[Work instructions]:
Pull each line holding the word "START" from the data.

[Dataset entries]:
╭──

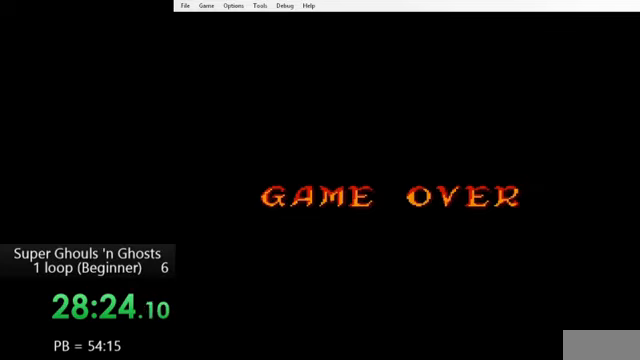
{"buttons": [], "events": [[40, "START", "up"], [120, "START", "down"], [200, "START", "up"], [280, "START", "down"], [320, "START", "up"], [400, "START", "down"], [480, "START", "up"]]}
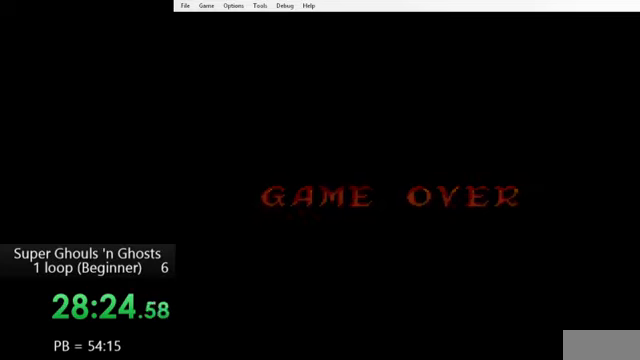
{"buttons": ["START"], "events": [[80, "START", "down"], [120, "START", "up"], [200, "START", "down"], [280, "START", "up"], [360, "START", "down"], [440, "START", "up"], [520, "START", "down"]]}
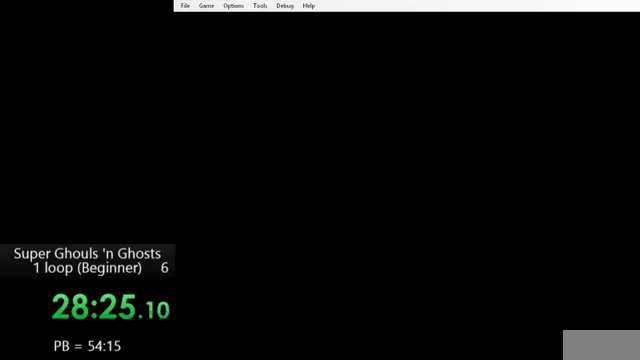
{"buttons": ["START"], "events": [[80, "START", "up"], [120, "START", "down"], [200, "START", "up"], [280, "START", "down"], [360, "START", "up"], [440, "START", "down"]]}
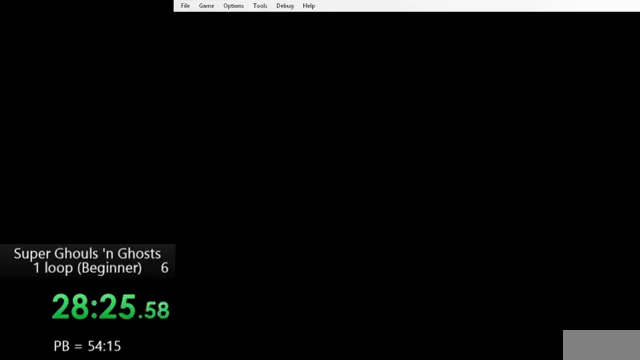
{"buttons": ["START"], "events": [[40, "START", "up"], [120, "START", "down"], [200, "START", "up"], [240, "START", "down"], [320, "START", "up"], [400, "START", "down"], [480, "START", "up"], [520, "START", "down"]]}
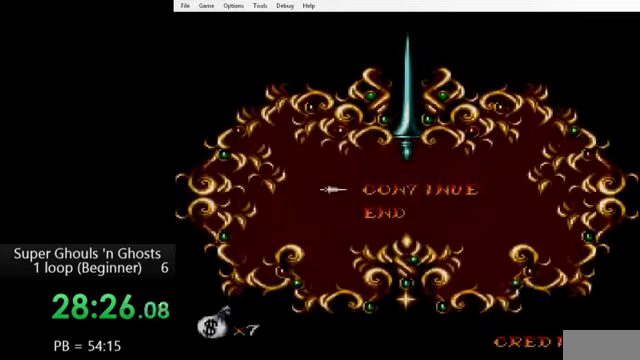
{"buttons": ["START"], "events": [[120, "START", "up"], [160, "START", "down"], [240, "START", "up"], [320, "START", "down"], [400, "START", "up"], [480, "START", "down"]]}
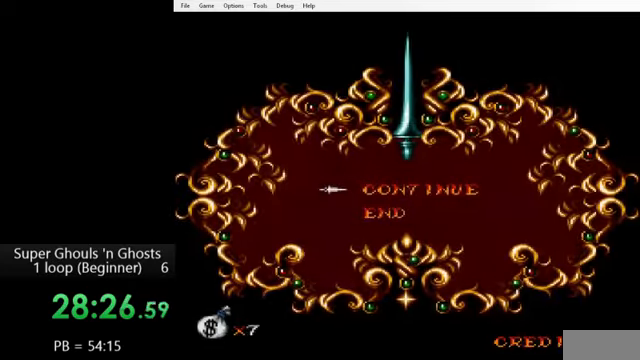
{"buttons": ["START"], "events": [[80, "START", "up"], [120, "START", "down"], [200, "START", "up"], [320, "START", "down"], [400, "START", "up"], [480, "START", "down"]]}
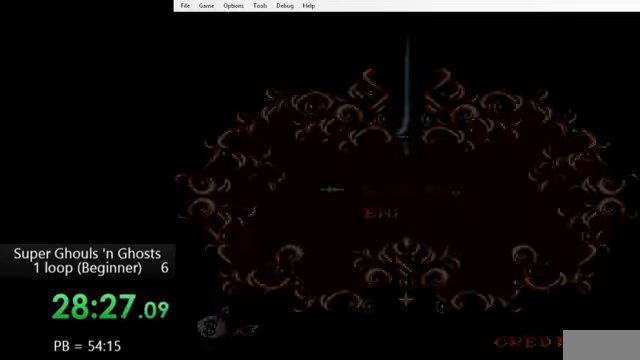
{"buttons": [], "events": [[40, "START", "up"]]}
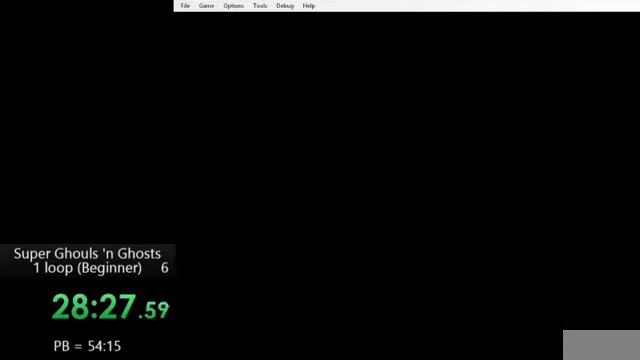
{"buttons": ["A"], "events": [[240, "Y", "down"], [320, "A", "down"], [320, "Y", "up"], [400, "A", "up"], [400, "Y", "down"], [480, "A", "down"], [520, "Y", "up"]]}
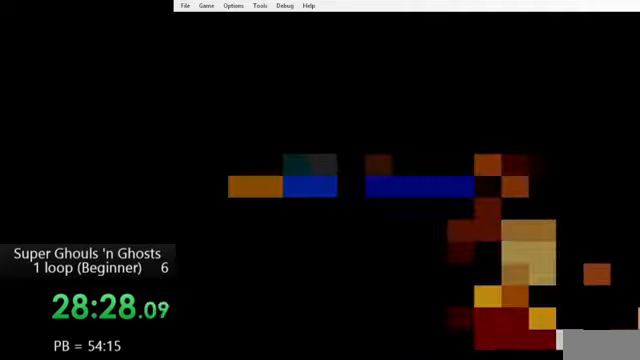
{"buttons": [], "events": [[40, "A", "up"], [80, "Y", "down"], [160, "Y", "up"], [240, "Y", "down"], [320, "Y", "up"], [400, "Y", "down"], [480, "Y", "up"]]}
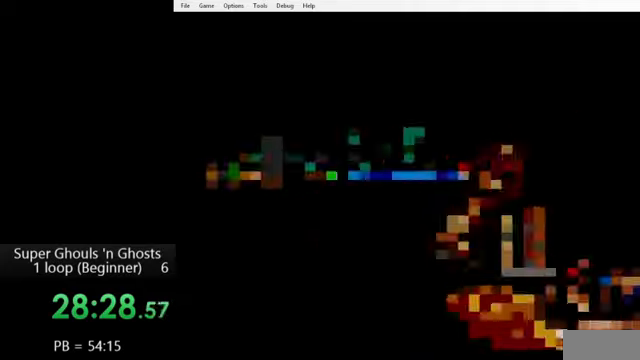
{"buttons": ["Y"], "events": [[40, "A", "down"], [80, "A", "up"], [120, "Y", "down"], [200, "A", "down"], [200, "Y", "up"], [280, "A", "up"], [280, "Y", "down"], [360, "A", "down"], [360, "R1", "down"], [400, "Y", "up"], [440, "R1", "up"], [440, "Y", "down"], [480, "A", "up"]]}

╰──
╭──

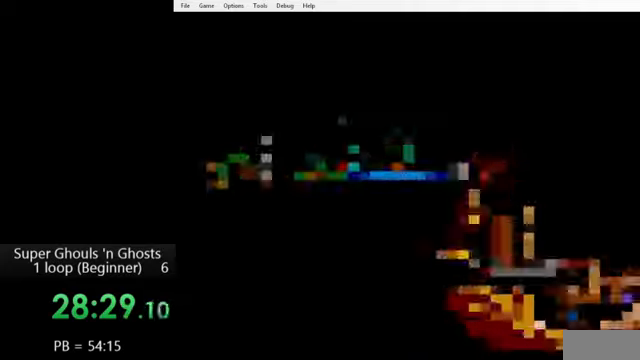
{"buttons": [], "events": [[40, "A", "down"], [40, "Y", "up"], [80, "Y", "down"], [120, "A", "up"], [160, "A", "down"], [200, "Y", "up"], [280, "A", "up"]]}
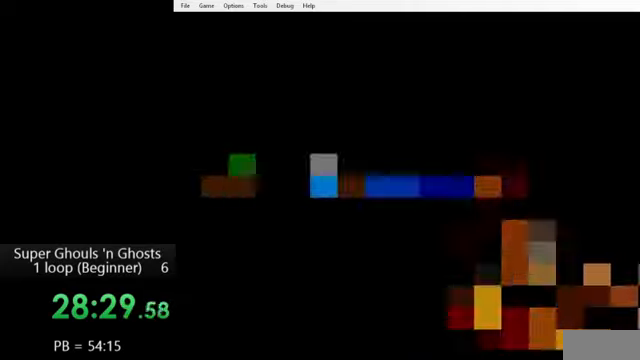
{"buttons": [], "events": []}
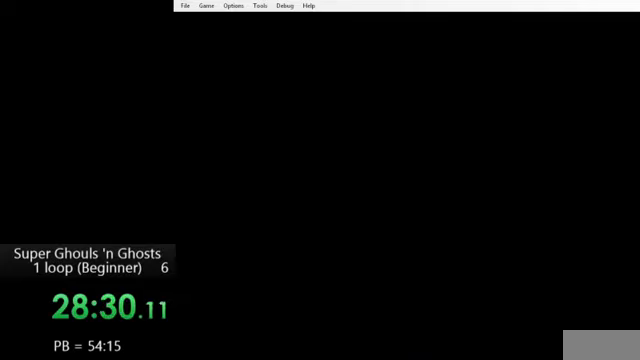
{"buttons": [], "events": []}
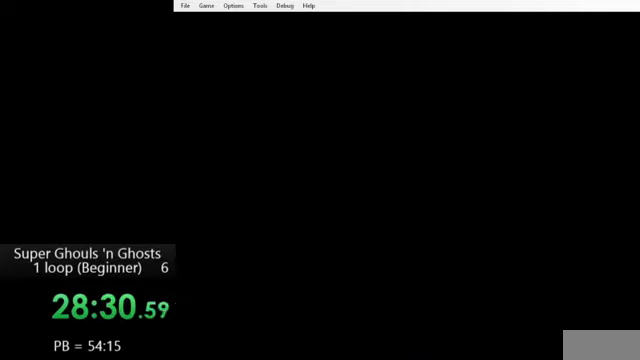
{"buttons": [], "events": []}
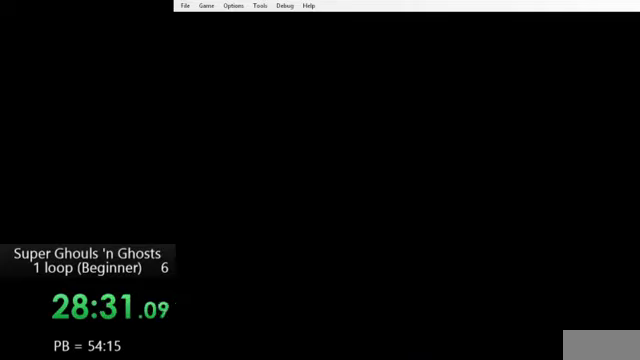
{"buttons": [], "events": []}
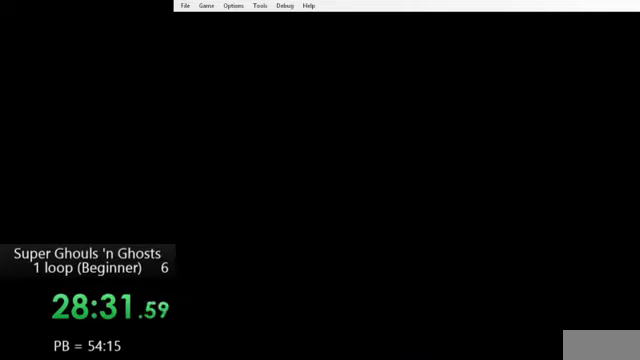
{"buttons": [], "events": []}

╰──

[Exercise response]:
{"buttons": [], "events": [[40, "START", "up"], [120, "START", "down"], [200, "START", "up"], [280, "START", "down"], [320, "START", "up"], [400, "START", "down"], [480, "START", "up"]]}
{"buttons": ["START"], "events": [[80, "START", "down"], [120, "START", "up"], [200, "START", "down"], [280, "START", "up"], [360, "START", "down"], [440, "START", "up"], [520, "START", "down"]]}
{"buttons": ["START"], "events": [[80, "START", "up"], [120, "START", "down"], [200, "START", "up"], [280, "START", "down"], [360, "START", "up"], [440, "START", "down"]]}
{"buttons": ["START"], "events": [[40, "START", "up"], [120, "START", "down"], [200, "START", "up"], [240, "START", "down"], [320, "START", "up"], [400, "START", "down"], [480, "START", "up"], [520, "START", "down"]]}
{"buttons": ["START"], "events": [[120, "START", "up"], [160, "START", "down"], [240, "START", "up"], [320, "START", "down"], [400, "START", "up"], [480, "START", "down"]]}
{"buttons": ["START"], "events": [[80, "START", "up"], [120, "START", "down"], [200, "START", "up"], [320, "START", "down"], [400, "START", "up"], [480, "START", "down"]]}
{"buttons": [], "events": [[40, "START", "up"]]}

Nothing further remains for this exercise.